Ein Grundgebet der Katholiken "Das Vaterunser" beinhaltet die Zeile: "... erlöse uns von dem Bösen". Wie schaut die gewünschte Praxis dieser "Erlösung" bei solchen privilegierten Universitätsprofessoren der Theologie aus, die eine atheistische Naturwissenschaftlerin an den Pranger stellen und diffamieren, wenn sie diese schon nicht verbrennen lassen können? Dietrich Bonhoeffer hat 1944 geschrieben, dass seine Kirche unfähig gewesen sei, "Träger des versöhnenden und erlösenden Wortes für die Menschen und für die Welt zu sein". Papst Franziskus ist jedenfalls bemüht, solche Gedanken einer "befreienden Theologie" in der katholischen Kirche in die Praxis überzuführen.

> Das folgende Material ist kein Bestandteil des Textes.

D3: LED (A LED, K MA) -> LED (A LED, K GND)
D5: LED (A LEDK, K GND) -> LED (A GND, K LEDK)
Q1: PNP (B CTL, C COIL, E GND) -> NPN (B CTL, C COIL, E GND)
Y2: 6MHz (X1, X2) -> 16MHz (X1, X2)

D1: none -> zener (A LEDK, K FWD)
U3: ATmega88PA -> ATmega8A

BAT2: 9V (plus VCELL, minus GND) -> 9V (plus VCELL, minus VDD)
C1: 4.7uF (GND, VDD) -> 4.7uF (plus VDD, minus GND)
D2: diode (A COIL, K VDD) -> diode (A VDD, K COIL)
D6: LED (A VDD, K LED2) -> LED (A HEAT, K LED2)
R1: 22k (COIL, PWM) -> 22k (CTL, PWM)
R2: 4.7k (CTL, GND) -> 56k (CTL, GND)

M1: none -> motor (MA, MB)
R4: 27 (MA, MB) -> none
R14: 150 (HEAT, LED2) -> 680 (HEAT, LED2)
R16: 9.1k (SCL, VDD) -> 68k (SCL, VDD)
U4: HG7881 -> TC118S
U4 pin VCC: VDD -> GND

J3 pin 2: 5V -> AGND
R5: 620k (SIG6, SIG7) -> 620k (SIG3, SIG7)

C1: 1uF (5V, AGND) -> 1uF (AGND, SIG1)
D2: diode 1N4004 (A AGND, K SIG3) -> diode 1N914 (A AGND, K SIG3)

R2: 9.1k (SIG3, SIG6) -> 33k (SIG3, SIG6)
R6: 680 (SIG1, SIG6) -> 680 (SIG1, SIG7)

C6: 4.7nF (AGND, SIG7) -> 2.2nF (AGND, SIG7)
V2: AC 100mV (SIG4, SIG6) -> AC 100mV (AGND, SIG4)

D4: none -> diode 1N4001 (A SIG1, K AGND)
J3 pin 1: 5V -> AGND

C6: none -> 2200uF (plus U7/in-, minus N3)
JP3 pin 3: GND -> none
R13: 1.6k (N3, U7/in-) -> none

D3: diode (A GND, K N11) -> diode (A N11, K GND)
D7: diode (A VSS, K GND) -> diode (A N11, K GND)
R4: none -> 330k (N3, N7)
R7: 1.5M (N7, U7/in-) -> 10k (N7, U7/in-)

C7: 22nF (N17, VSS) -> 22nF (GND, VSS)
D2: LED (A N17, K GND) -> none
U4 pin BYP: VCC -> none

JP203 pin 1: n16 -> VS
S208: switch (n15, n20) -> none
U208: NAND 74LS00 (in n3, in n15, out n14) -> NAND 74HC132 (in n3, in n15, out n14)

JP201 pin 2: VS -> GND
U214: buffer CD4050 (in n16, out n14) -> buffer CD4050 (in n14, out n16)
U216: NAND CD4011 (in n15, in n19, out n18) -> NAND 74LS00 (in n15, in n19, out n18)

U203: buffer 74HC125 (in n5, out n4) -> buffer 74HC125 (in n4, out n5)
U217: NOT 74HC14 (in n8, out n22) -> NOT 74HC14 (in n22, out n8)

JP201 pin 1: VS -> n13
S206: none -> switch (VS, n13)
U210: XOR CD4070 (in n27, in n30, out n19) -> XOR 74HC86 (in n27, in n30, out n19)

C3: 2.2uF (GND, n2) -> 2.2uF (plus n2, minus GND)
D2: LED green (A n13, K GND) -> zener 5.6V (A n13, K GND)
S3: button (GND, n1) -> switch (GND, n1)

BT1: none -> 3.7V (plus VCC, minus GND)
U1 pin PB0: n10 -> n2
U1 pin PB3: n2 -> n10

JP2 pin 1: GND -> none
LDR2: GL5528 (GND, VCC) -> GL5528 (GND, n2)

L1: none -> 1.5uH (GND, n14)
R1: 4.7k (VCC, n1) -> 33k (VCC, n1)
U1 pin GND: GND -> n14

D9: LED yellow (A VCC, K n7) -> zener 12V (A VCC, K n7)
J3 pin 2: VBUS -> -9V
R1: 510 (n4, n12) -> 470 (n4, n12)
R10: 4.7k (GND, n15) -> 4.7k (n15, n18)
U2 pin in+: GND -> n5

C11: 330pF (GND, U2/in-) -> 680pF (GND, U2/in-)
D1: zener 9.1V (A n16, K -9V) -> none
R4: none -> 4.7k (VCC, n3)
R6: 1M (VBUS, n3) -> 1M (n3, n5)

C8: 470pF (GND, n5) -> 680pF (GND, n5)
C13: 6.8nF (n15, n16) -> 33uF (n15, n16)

Unüberwindbar scheinen dabei allerdings die von der korrumpierten Theologie gehaltenen Stellungen zu sein.

Anmerkung atheisten-info: Der Papst hat zwar hin und wieder als kapitalismuskritisch zu verstehende Sätze von sich gegeben, verändert hat er damit jedoch nichts: in den christlichen Parteien gilt grundtendenzlich immer noch Matthäus 25, 29: "Denn wer da hat, dem wird gegeben, dass er die Fülle habe, wer aber nicht hat, dem wird auch das genommen, was er hat".